• **YOUR INSTRUCTIONS**:
Please retype the lines below without any change, beginning with the line that contains "Document page, 1500x844 pixels." and continuing through the line that contains "743, 1036, 844]", both included.

• **INPUT DATA**:
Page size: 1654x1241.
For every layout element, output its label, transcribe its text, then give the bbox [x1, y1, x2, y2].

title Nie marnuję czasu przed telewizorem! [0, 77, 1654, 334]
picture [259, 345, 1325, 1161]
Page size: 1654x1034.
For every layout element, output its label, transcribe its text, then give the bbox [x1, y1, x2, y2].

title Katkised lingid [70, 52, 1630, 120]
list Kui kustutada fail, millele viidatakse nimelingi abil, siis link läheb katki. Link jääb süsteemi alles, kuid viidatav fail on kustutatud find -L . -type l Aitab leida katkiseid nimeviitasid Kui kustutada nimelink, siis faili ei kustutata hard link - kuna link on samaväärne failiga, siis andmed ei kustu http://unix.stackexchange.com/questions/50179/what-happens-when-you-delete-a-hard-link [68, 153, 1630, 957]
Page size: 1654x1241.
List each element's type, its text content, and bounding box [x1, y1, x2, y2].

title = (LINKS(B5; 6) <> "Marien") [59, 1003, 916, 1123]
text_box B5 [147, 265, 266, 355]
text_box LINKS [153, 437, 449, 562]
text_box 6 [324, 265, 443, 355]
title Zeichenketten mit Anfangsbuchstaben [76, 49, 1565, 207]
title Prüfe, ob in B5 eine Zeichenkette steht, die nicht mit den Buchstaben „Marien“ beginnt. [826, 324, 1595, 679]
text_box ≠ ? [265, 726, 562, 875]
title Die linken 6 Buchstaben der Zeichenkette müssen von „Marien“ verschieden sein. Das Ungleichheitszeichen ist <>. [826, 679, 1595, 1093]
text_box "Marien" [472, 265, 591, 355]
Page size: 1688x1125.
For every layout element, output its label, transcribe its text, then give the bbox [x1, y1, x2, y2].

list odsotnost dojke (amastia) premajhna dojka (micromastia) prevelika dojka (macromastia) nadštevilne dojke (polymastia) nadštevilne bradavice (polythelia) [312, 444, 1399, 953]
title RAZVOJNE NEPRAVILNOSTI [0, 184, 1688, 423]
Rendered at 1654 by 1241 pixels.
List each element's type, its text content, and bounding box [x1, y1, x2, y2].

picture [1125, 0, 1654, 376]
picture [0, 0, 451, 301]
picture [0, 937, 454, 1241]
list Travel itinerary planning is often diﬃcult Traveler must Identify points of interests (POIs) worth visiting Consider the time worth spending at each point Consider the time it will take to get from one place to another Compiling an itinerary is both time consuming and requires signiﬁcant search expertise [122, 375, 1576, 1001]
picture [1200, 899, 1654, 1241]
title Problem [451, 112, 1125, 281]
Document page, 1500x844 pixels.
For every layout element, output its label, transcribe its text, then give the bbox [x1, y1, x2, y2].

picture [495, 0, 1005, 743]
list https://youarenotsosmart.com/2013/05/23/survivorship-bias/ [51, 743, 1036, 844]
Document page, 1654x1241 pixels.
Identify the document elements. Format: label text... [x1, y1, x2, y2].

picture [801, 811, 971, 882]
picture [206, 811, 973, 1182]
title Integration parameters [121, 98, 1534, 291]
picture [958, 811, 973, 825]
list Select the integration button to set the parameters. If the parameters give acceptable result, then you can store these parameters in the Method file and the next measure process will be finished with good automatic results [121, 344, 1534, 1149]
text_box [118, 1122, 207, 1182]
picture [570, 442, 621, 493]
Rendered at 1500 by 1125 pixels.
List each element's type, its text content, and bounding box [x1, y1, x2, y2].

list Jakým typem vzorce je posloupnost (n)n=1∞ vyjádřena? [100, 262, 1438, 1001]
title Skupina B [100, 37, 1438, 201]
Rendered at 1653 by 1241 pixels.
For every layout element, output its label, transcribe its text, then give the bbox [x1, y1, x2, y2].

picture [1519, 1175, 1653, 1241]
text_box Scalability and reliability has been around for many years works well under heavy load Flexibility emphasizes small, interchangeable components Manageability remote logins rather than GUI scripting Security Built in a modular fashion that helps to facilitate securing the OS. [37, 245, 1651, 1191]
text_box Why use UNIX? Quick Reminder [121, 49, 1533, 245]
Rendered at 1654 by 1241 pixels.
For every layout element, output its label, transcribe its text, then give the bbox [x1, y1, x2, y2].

• **ANSWER TO THIS TASK**:
Document page, 1500x844 pixels.
For every layout element, output its label, transcribe its text, then give the bbox [x1, y1, x2, y2].

picture [495, 0, 1005, 743]
list https://youarenotsosmart.com/2013/05/23/survivorship-bias/ [51, 743, 1036, 844]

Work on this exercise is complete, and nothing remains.